It always surprises me as to how little use is made of the simple but effective concept of Application Checkpointing.
Checkpointing is a simple technique that allows you to add fault tolerance to your application by saving a snapshot of the application’s state, allowing it to restart from a checkpoint, should it fail. This is extremely important for a long running process, especially if it is operating within a fragile environment.
Checkpointing does not have to be used in isolation; when used with other techniques, it is a powerful tool for improving the resilience of your application.
I always use application checkpointing when I’m working on a data migration or a similar type of batch process.
In a typical data migration, we will be migrating a number of related objects, with a parent-child relationship. This migration may be between relational databases, SaaS vendors such as Salesforce, or a combination of these and other disparate data sources.
The following list shows a simple, yet typical, example of the objects that may make up a data migration.
Due to volume of data and other constraints, it is typical for a data migration to process data object-by-object, rather than processing the data in a transactional manner.
This process usually involves the reading of Customer data from the source system, validation and restructuring of the data, and then loading the Customer data to the target system. The migration process may then move on to the next object, Invoice, and so on. In the real world, of course, this process may be more complex than the example shown here.
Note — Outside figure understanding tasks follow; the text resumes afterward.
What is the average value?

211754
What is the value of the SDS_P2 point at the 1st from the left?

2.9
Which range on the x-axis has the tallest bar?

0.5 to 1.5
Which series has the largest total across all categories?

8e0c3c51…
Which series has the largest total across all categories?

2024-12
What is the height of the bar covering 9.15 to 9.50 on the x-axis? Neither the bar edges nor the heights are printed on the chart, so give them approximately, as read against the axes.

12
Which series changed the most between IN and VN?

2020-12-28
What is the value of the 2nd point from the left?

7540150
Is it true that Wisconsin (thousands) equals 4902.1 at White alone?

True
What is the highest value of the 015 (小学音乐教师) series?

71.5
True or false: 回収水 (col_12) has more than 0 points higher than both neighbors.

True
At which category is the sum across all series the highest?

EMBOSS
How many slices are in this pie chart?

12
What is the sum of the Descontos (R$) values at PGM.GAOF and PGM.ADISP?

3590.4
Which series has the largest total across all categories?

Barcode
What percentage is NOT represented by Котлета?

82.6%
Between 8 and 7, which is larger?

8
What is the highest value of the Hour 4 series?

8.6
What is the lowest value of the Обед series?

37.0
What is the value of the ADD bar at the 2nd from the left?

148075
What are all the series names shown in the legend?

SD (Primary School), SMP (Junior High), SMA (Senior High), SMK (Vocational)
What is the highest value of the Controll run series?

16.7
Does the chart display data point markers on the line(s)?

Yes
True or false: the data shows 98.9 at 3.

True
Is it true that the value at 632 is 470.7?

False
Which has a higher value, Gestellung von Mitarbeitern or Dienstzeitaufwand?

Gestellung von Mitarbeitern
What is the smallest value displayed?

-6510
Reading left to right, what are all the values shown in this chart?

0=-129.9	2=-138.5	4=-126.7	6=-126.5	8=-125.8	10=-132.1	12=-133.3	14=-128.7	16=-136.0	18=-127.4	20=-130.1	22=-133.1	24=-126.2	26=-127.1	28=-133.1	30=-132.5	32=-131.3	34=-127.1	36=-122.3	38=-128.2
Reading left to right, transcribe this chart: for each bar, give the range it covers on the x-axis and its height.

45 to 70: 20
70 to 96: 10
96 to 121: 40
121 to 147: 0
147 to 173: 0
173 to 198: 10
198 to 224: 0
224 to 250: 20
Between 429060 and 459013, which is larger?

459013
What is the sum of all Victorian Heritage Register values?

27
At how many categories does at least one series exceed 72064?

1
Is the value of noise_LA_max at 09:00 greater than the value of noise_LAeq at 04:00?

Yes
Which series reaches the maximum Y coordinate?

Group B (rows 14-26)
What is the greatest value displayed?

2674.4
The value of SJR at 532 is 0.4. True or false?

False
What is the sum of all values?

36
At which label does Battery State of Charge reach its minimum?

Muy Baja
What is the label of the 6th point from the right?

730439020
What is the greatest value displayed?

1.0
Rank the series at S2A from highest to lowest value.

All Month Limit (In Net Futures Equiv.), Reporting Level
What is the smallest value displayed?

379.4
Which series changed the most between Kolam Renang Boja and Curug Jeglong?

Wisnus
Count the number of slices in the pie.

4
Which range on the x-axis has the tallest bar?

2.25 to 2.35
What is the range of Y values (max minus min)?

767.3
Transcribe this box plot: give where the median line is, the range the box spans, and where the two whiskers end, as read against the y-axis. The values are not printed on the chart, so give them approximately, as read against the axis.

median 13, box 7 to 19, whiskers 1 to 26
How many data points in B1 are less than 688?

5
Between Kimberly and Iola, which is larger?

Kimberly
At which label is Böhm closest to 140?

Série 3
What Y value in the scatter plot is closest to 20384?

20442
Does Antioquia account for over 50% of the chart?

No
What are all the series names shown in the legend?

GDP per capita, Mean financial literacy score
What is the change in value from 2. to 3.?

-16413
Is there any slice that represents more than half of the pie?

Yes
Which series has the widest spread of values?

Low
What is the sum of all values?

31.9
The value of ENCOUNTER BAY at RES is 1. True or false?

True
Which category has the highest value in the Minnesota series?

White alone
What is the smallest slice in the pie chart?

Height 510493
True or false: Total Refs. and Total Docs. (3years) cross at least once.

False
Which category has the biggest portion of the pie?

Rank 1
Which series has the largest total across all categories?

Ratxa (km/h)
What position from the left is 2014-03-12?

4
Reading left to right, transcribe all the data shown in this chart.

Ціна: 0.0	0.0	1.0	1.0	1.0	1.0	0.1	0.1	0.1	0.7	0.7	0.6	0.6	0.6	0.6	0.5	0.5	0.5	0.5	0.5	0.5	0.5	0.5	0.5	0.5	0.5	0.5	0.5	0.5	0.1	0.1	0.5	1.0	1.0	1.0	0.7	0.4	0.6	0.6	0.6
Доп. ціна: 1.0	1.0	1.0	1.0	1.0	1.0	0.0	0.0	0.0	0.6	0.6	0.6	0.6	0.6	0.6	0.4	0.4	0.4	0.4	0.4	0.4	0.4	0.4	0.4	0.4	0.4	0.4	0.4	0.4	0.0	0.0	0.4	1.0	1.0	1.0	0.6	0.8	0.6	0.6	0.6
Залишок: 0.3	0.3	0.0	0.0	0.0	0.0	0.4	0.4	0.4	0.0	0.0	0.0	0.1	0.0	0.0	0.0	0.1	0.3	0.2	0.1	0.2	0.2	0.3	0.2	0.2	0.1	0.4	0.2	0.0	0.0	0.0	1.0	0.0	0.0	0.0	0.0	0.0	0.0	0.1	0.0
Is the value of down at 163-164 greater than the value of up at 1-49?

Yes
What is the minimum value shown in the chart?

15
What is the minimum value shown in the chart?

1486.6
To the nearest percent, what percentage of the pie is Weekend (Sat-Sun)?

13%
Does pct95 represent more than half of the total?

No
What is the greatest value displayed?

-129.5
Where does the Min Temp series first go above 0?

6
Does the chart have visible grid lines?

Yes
Checkpointing allows you to place a marker, once you have successfully completed Customer. Should you encounter an issue while processing Invoice, your data migration process will be able to skip Customer and resume processing Invoice, once the underlying issue has been resolved.
The processing of Invoice could, of course, be a complex process in its own right and this, too, may be broken down in to a number of checkpoints. There is no reason why you should not to have a hierarchy of checkpoints, allowing your application to always resume from a sensible recovery point.
Recovering from a Checkpoint Failure
In an ideal world, you can re-run from a checkpoint with impunity – You’ve corrected the underlying issue and you can re-start your application and it will just do the right thing. You may, of course, have to do some work to make this happen.
For some checkpointed tasks, you will be able to re-run the entire task as though it had never been previously executed. If, for example, your checkpointed task is to convert an Excel spreadsheet to a CSV file, then you would probably have no issue with your task overwriting any previously (partially) created file.
If you’re writing to a database, then you may be a position where some of your data may already have been committed to the database.
When inserting in to a database, a common technique is to upsert (sometimes referred to as auto-correct load).
Using this load mechanism, no assumption is made as to whether or not a row with a known key already exists. The loader will insert the record if it does not exist or update it if it does. This is helpful during your recovery from a previous load failure, as you are able to simply replay all of your upserts. You should be mindful of any consequence of updating a row that you have previously inserted. There may, for example, be update triggers that cause unexpected results. In many scenarios, upserts are a mechanism that allows you to ensure that your recovery is simple and robust.
When using checkpoints, you need to ensure that your application is able to detect when it is recovering from a failed checkpoint. This will allow you to run recovery code that is specifically designed to rollback to the start of the checkpoint, should you need to, then allowing you to re-run the entire checkpointed logic from the beginning.
You will already have been considering your data consistency, during the design phase of your application. This is of particular importance when you are not processing data in a transactional manner. You should also give consideration to this when allowing your application to recover from a failed checkpoint, as any time delay in restarting your application may need to be accounted for in your data consistency considerations.
The first time that you make checkpointing an integral part of your application, you will quickly come to realise it’s usefulness and importance.
Each time you test the early builds of your application, it is likely that you will experience application failure. You will correct your code, or other underlying issues, and then watch you application correctly recover from this error situation – a considerable benefit over having to deal with an application that has failed in an uncontrolled manner, where recovery is difficult and time consuming.